■ SUPPLIED ENTRIES
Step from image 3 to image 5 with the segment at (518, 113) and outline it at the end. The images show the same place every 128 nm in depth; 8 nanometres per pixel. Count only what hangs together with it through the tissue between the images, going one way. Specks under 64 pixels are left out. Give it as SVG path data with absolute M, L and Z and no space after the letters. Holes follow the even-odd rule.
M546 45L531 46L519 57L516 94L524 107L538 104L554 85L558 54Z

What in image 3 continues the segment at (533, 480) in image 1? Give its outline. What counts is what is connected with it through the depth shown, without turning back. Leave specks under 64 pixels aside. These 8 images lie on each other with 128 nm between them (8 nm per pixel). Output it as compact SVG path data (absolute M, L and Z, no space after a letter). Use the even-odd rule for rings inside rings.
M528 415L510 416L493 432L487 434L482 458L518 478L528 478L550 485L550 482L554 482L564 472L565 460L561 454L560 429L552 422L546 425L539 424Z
==
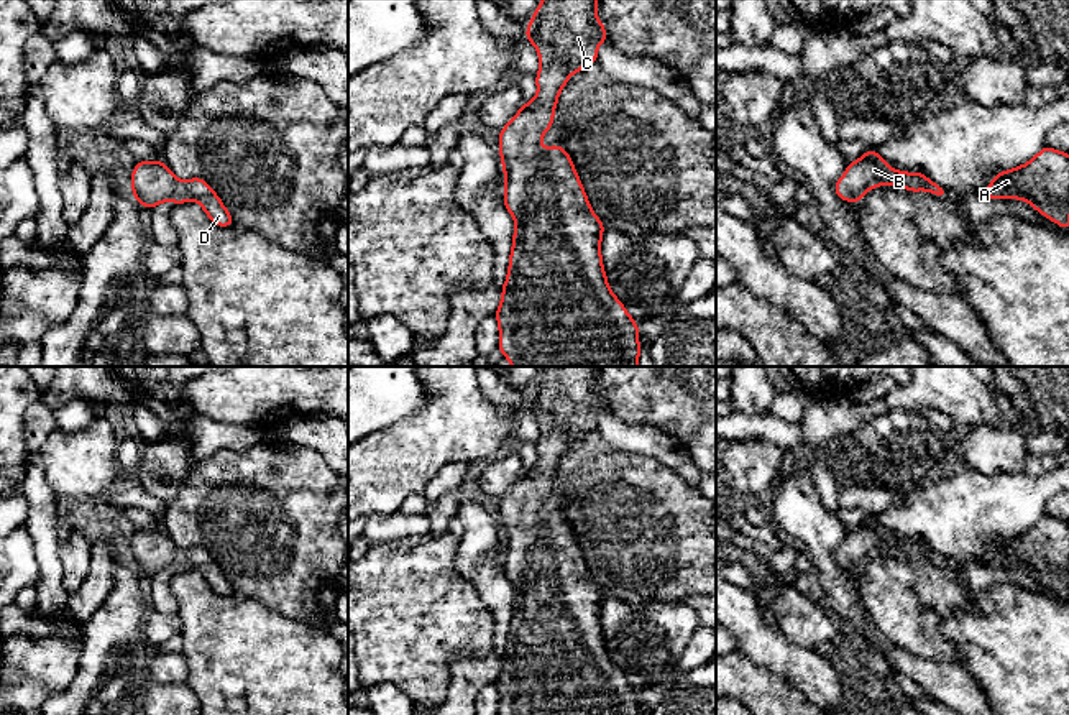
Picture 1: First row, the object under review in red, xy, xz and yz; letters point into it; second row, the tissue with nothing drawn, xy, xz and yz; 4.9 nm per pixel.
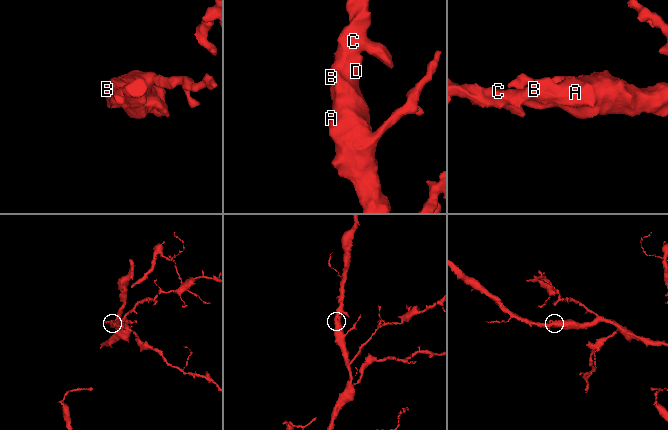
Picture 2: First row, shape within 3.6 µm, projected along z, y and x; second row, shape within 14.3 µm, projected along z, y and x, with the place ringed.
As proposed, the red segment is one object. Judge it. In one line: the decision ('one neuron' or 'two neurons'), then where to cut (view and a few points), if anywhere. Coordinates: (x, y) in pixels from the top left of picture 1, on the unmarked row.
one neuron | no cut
==
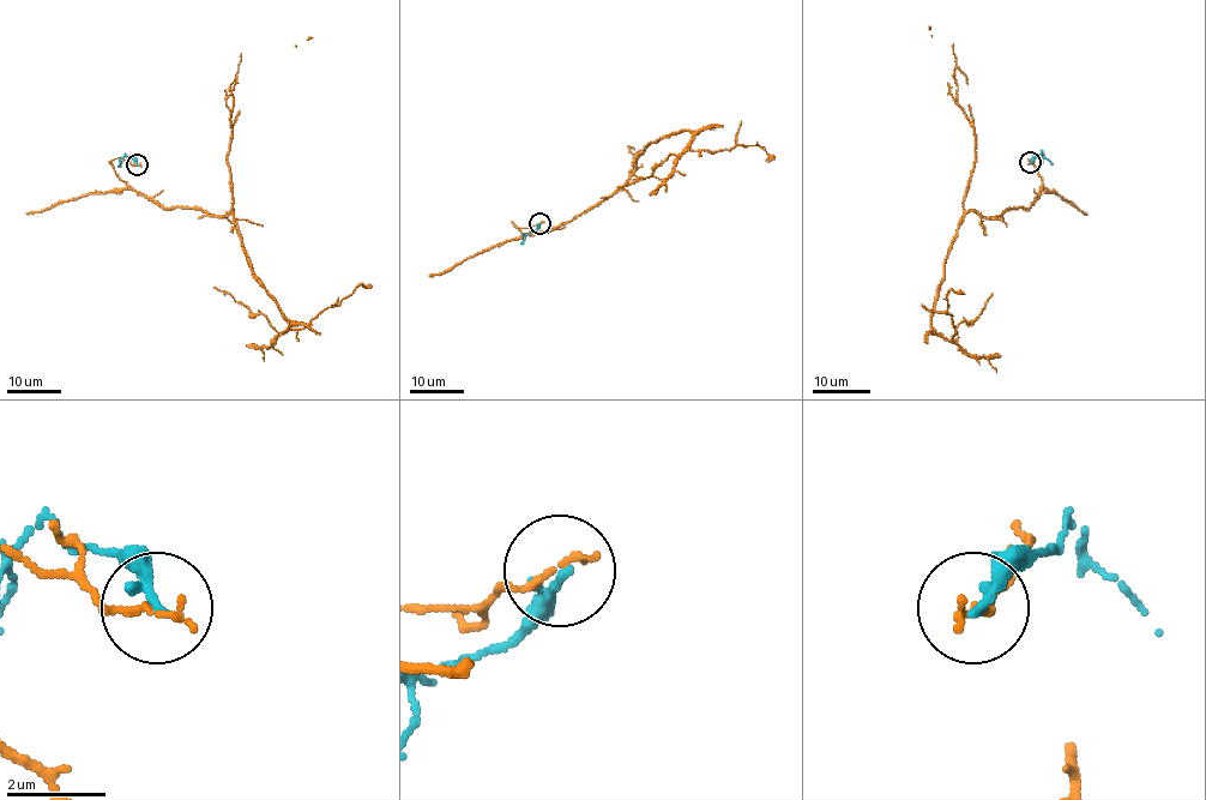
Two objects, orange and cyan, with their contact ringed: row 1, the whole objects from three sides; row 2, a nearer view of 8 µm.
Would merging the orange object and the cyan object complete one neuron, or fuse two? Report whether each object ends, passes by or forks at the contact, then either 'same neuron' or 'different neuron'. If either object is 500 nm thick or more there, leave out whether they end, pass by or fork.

■ ABOUT THIS EXERCISE
Above are the records; copy every line in them that holds the word "orange".

■ EXERCISE ANSWER
Two objects, orange and cyan, with their contact ringed: row 1, the whole objects from three sides; row 2, a nearer view of 8 µm.
Would merging the orange object and the cyan object complete one neuron, or fuse two? Report whether each object ends, passes by or forks at the contact, then either 'same neuron' or 'different neuron'. If either object is 500 nm thick or more there, leave out whether they end, pass by or fork.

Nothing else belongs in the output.